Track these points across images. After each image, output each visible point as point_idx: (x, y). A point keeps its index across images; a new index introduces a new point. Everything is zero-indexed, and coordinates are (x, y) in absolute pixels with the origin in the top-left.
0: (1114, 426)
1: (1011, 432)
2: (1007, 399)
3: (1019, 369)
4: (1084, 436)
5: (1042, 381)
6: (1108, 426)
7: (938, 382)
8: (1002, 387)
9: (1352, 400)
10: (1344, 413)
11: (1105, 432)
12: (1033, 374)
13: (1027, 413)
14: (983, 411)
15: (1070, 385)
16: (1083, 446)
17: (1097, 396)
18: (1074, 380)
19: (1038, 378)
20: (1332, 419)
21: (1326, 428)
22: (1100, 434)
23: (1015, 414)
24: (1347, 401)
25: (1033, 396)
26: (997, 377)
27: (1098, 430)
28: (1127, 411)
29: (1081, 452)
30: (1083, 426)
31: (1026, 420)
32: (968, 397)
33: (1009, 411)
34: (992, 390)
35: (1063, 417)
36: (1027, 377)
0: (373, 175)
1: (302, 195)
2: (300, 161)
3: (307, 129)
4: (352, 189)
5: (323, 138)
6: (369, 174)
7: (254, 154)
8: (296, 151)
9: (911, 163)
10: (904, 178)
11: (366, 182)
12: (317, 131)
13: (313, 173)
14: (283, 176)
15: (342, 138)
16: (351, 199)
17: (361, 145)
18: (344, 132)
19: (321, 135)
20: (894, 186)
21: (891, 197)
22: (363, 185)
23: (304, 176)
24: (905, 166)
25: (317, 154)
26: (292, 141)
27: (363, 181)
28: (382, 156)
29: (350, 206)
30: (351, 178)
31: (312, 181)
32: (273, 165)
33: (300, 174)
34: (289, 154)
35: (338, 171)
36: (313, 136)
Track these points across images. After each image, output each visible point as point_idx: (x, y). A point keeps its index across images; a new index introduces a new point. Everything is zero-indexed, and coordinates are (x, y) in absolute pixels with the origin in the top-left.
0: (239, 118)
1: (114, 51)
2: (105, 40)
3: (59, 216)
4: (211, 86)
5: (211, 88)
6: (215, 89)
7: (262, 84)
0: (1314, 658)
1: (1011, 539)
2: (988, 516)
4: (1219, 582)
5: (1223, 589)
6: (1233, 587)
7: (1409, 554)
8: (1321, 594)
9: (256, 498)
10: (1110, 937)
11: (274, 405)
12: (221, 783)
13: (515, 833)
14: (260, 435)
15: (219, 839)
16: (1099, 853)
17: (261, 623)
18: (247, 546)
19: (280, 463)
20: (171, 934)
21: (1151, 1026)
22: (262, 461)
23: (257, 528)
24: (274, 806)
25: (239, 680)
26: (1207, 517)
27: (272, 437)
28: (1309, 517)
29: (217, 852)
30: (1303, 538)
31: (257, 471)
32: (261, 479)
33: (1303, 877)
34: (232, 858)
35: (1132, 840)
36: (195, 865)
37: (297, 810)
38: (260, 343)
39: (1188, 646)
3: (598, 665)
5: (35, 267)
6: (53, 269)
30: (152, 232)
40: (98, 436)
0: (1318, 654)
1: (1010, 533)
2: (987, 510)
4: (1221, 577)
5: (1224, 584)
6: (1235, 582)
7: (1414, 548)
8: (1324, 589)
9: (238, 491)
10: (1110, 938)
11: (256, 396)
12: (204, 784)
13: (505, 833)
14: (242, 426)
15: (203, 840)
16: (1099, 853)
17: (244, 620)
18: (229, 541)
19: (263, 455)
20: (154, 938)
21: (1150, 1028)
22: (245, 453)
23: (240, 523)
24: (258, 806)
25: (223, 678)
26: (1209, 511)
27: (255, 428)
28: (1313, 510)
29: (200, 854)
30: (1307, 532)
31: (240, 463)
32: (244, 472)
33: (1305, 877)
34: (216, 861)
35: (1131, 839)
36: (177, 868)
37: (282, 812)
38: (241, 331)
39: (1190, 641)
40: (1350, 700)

■ **Exercise goal**
Every entry must be output again exactly as it was given.

■ **Response for this exercise**
Track these points across images. After each image, output each visible point as point_idx: (x, y). A point keeps its index across images; a new index introduces a new point. Everything is zero-indexed, and coordinates are (x, y) in absolute pixels with the origin in the top-left.
0: (1114, 426)
1: (1011, 432)
2: (1007, 399)
3: (1019, 369)
4: (1084, 436)
5: (1042, 381)
6: (1108, 426)
7: (938, 382)
8: (1002, 387)
9: (1352, 400)
10: (1344, 413)
11: (1105, 432)
12: (1033, 374)
13: (1027, 413)
14: (983, 411)
15: (1070, 385)
16: (1083, 446)
17: (1097, 396)
18: (1074, 380)
19: (1038, 378)
20: (1332, 419)
21: (1326, 428)
22: (1100, 434)
23: (1015, 414)
24: (1347, 401)
25: (1033, 396)
26: (997, 377)
27: (1098, 430)
28: (1127, 411)
29: (1081, 452)
30: (1083, 426)
31: (1026, 420)
32: (968, 397)
33: (1009, 411)
34: (992, 390)
35: (1063, 417)
36: (1027, 377)
0: (373, 175)
1: (302, 195)
2: (300, 161)
3: (307, 129)
4: (352, 189)
5: (323, 138)
6: (369, 174)
7: (254, 154)
8: (296, 151)
9: (911, 163)
10: (904, 178)
11: (366, 182)
12: (317, 131)
13: (313, 173)
14: (283, 176)
15: (342, 138)
16: (351, 199)
17: (361, 145)
18: (344, 132)
19: (321, 135)
20: (894, 186)
21: (891, 197)
22: (363, 185)
23: (304, 176)
24: (905, 166)
25: (317, 154)
26: (292, 141)
27: (363, 181)
28: (382, 156)
29: (350, 206)
30: (351, 178)
31: (312, 181)
32: (273, 165)
33: (300, 174)
34: (289, 154)
35: (338, 171)
36: (313, 136)
Track these points across images. After each image, output each visible point as point_idx: (x, y). A point keeps its index across images; a new index introduces a new point. Everything is zero-indexed, and coordinates are (x, y) in absolute pixels with the origin in the top-left.
0: (239, 118)
1: (114, 51)
2: (105, 40)
3: (59, 216)
4: (211, 86)
5: (211, 88)
6: (215, 89)
7: (262, 84)
0: (1314, 658)
1: (1011, 539)
2: (988, 516)
4: (1219, 582)
5: (1223, 589)
6: (1233, 587)
7: (1409, 554)
8: (1321, 594)
9: (256, 498)
10: (1110, 937)
11: (274, 405)
12: (221, 783)
13: (515, 833)
14: (260, 435)
15: (219, 839)
16: (1099, 853)
17: (261, 623)
18: (247, 546)
19: (280, 463)
20: (171, 934)
21: (1151, 1026)
22: (262, 461)
23: (257, 528)
24: (274, 806)
25: (239, 680)
26: (1207, 517)
27: (272, 437)
28: (1309, 517)
29: (217, 852)
30: (1303, 538)
31: (257, 471)
32: (261, 479)
33: (1303, 877)
34: (232, 858)
35: (1132, 840)
36: (195, 865)
37: (297, 810)
38: (260, 343)
39: (1188, 646)
3: (598, 665)
5: (35, 267)
6: (53, 269)
30: (152, 232)
40: (98, 436)
0: (1318, 654)
1: (1010, 533)
2: (987, 510)
4: (1221, 577)
5: (1224, 584)
6: (1235, 582)
7: (1414, 548)
8: (1324, 589)
9: (238, 491)
10: (1110, 938)
11: (256, 396)
12: (204, 784)
13: (505, 833)
14: (242, 426)
15: (203, 840)
16: (1099, 853)
17: (244, 620)
18: (229, 541)
19: (263, 455)
20: (154, 938)
21: (1150, 1028)
22: (245, 453)
23: (240, 523)
24: (258, 806)
25: (223, 678)
26: (1209, 511)
27: (255, 428)
28: (1313, 510)
29: (200, 854)
30: (1307, 532)
31: (240, 463)
32: (244, 472)
33: (1305, 877)
34: (216, 861)
35: (1131, 839)
36: (177, 868)
37: (282, 812)
38: (241, 331)
39: (1190, 641)
40: (1350, 700)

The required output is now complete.